● **Requirement 1**: How many lines in the listing below contain the string "shape"? Case counts, and the answer should be the number alone.

United States District Court, Eastern District of California.

November 10, 2014

JP MORGAN CHASE; and DOES 1 through 20 inclusive, Defendant.



Before the Court is Defendant JPMorgan Chase Bank’s (“Defendant”) motion to dismiss Plaintiff Paiman Rahbarian’s (“Plaintiff”) complaint that alleges chain-of-title defects and procedural irregularities in Defendant’s servicing of the mortgage on his home. For the following reasons, Defendant’s motion is GRANTED in part and DENIED in part.[1]


Attar Fakhri, Plaintiff’s mother, took out a mortgage on her home in 2007. Compl. ¶¶ 14, 19. The Deed of Trust named California Reconveyance (“CRC”) as trustee and Washington Mutual as lender and beneficiary. Compl. ¶ 14. Plaintiff states, “on information and belief, ” that Washington Mutual transferred the mortgage to “WaMu Mortgage Pass-Through Certificate Series 2007-OA4.” Compl. ¶ 15. This entity then “filed a Form 10-K with the SEC and was dissolved.” Compl. ¶ 16. Dissolution caused “the assets, ” including Plaintiff’s mother’s mortgage, to be distributed to the certificate holders. Id. Washington Mutual then itself dissolved, conveying its assets to Defendant. Compl. ¶ 17. Plaintiff alleges that his mother’s mortgage was not among these assets now owned by Defendant, because it was previously transferred to the certificate holders. Compl. ¶ 38.

● **Data in this exercise**:
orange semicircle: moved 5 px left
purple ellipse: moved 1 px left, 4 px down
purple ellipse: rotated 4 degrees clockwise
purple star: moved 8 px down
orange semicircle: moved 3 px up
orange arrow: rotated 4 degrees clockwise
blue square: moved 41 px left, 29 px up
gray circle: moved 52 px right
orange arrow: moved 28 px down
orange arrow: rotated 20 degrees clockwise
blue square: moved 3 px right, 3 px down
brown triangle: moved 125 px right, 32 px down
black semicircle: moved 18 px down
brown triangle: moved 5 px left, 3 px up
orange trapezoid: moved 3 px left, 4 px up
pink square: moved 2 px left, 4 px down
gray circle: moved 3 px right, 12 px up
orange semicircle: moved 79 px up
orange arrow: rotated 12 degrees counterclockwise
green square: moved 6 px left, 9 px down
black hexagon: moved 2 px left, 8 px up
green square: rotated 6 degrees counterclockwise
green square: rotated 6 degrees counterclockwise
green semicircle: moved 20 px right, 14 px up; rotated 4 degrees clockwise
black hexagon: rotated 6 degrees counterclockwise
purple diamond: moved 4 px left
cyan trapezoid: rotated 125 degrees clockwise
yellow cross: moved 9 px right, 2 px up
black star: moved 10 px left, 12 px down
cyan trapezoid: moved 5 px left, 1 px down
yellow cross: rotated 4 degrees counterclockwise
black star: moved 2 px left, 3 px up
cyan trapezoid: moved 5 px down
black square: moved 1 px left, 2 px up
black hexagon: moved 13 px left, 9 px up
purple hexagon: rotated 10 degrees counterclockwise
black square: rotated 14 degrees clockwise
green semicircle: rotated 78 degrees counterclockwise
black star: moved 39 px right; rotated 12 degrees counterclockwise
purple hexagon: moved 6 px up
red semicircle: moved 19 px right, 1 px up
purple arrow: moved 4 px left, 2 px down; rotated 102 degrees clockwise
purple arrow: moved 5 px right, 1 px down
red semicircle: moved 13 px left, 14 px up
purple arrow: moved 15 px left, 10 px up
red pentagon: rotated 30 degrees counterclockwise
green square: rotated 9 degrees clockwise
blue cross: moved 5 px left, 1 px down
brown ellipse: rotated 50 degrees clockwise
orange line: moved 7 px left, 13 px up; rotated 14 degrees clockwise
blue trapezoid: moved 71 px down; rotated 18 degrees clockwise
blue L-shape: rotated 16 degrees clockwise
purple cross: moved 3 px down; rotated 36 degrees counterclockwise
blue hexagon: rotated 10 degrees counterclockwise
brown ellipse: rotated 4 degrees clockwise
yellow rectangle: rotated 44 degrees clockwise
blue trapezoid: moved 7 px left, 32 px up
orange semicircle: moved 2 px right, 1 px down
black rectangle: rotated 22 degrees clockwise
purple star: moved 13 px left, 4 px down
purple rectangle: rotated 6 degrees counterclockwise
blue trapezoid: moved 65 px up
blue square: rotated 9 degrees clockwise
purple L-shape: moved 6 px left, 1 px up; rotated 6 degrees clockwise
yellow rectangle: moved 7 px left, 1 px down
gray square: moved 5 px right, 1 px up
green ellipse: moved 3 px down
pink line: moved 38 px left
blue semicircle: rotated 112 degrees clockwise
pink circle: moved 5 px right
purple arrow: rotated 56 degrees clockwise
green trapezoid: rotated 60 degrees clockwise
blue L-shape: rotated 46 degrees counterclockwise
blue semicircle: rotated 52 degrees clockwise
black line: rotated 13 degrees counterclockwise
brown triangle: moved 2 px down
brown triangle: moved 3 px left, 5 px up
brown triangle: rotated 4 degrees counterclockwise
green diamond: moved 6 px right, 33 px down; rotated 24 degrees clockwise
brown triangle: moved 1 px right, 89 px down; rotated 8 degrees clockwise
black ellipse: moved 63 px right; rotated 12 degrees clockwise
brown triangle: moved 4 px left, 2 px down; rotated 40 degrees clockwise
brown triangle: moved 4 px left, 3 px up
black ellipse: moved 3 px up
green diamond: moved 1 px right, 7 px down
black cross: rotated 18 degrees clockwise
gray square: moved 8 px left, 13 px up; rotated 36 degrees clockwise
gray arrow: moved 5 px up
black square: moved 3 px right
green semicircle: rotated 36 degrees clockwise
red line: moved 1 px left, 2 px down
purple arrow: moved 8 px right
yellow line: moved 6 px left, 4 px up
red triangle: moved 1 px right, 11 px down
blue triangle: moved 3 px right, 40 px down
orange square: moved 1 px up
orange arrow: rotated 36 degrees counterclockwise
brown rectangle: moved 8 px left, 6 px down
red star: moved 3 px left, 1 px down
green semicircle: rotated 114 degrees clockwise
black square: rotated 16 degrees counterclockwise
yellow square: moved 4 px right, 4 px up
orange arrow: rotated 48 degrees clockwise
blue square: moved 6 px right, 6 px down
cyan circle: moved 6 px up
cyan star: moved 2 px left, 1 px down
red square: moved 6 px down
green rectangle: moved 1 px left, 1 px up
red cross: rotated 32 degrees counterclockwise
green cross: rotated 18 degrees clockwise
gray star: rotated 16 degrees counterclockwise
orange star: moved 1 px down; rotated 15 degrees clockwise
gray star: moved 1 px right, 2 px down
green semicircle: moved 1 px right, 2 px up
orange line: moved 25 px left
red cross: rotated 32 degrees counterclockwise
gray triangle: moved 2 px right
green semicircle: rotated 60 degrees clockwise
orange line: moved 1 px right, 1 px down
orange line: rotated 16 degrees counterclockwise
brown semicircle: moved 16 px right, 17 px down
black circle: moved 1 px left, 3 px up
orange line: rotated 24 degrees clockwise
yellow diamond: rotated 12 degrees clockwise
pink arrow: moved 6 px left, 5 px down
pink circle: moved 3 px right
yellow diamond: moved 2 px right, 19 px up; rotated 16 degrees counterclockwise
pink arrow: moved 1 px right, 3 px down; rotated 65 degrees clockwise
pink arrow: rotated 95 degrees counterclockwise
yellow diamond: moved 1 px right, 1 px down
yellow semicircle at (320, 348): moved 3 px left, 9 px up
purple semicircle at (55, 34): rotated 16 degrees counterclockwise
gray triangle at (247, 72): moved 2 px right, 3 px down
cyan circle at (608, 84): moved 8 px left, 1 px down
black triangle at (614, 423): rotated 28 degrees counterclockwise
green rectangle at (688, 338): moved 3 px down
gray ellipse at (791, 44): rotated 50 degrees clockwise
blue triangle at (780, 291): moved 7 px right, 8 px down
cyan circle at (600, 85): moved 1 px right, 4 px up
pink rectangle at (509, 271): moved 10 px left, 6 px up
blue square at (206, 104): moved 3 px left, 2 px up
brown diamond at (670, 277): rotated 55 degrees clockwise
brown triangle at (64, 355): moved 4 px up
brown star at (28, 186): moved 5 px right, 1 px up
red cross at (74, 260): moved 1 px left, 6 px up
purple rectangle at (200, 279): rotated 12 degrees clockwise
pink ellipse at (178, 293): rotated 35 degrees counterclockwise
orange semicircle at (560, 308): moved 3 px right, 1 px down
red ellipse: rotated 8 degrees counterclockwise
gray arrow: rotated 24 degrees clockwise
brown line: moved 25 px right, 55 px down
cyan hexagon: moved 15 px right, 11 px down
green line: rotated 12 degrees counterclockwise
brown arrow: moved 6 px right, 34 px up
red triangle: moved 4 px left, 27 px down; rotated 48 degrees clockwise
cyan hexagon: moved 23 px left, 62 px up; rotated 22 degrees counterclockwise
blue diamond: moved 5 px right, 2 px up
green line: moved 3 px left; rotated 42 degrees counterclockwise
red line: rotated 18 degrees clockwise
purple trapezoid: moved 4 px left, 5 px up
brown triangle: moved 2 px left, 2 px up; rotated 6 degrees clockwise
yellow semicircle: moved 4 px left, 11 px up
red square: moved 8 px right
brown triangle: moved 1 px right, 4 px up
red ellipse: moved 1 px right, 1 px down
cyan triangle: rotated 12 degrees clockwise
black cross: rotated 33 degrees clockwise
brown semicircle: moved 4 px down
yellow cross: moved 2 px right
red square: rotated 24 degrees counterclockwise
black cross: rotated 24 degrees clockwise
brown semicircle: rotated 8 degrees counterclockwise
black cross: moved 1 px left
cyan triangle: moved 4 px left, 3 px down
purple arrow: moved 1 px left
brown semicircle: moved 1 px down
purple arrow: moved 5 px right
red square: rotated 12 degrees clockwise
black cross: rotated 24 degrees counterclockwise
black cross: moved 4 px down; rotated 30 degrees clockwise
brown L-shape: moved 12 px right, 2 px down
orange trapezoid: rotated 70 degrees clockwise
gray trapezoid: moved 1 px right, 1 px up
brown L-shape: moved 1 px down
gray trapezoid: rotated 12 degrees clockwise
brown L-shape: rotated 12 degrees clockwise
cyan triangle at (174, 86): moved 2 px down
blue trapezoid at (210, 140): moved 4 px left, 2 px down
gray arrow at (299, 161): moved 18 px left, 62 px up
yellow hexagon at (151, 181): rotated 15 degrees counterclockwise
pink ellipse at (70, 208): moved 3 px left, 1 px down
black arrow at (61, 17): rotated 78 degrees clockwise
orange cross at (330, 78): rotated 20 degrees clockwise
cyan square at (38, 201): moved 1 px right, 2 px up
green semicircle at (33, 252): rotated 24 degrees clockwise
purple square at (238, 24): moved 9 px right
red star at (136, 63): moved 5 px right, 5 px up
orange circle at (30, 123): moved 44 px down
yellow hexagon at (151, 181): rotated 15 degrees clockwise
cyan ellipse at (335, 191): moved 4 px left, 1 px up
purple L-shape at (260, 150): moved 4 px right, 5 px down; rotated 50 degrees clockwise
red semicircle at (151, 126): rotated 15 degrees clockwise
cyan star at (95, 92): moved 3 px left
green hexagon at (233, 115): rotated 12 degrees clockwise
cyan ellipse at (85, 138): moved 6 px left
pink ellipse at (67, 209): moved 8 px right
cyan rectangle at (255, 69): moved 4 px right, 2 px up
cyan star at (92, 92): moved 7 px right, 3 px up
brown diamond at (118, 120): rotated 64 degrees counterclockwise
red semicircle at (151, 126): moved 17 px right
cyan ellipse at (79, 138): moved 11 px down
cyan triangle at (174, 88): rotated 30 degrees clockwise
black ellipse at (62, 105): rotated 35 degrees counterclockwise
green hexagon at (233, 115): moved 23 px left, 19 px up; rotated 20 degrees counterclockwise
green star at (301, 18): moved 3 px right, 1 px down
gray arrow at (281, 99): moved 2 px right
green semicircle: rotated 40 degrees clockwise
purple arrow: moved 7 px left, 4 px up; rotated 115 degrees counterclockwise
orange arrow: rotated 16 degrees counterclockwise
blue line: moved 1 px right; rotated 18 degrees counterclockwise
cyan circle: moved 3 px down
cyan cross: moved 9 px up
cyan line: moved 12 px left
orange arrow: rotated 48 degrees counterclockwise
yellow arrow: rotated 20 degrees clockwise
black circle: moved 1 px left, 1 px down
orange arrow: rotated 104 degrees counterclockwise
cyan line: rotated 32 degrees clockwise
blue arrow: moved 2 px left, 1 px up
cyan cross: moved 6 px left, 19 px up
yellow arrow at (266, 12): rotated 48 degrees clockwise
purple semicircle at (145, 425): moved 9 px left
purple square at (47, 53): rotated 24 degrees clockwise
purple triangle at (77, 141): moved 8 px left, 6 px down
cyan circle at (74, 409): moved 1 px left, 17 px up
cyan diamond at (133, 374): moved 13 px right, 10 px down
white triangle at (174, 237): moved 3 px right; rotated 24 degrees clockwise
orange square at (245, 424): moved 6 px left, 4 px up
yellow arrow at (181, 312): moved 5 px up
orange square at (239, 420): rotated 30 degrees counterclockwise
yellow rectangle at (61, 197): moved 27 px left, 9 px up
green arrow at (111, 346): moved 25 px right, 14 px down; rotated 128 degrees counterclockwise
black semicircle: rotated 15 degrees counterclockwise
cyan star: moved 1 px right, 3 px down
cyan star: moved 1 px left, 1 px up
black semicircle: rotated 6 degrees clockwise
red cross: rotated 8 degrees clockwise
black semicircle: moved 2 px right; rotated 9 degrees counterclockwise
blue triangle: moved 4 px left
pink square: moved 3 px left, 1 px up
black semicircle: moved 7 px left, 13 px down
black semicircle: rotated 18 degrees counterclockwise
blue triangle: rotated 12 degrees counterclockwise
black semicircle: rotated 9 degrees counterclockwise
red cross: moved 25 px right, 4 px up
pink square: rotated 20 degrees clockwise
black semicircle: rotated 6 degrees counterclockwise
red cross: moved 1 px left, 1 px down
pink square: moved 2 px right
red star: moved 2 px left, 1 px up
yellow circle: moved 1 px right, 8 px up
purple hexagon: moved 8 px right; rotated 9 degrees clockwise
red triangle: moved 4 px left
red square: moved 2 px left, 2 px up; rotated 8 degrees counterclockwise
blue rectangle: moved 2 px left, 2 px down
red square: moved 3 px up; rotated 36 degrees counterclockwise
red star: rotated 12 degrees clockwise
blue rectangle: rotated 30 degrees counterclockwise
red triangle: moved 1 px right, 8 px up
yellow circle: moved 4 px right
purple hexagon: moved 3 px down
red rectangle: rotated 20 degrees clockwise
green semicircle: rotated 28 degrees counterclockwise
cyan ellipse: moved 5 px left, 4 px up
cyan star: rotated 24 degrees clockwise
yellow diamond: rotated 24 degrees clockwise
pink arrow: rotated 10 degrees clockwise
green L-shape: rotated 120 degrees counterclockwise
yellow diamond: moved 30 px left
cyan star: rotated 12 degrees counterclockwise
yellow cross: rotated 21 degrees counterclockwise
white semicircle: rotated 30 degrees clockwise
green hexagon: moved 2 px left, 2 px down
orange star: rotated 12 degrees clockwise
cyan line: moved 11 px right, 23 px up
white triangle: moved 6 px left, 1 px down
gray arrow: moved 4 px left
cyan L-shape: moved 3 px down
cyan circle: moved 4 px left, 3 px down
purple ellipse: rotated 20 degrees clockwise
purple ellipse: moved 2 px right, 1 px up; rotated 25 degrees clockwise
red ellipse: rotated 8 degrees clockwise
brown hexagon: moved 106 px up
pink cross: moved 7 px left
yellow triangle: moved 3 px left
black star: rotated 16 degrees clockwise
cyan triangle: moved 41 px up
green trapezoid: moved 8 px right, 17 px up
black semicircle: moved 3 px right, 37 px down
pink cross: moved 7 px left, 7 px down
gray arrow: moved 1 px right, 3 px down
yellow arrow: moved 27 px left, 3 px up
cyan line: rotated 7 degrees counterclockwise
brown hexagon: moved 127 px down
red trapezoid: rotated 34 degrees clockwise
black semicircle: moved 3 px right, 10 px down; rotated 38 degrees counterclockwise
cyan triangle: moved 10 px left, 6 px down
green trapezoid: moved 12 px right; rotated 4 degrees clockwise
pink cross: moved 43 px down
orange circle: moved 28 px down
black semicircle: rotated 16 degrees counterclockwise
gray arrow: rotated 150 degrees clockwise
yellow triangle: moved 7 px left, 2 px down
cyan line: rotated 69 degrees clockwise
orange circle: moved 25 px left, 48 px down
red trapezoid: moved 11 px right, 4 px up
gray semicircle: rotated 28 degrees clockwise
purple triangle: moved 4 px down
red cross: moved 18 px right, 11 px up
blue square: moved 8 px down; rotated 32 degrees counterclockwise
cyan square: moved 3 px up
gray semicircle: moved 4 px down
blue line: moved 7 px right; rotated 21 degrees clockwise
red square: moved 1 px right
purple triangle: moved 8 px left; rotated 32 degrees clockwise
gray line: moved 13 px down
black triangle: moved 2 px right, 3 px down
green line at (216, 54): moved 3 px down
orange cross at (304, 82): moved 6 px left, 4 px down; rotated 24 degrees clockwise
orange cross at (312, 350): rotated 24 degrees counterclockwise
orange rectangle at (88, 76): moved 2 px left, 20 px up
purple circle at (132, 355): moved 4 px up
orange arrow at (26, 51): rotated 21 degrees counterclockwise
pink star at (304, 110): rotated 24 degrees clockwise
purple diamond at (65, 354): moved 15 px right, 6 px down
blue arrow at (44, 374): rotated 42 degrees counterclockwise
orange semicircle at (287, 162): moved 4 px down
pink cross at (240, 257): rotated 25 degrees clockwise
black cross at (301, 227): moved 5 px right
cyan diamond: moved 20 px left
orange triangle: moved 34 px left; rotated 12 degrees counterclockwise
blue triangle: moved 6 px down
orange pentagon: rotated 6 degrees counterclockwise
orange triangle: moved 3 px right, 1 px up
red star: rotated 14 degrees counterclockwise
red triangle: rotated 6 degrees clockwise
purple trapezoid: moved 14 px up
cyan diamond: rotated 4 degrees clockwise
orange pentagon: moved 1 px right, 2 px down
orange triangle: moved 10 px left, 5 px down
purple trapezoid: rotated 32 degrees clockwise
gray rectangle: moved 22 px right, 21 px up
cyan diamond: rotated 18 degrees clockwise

● **Requirement 2**: Which complaint paragraph numbers does the court passage above cite? List each distinct number once, in ascending order.

● **Task response 1**: 9

● **Task response 2**: 14, 15, 16, 17, 19, 38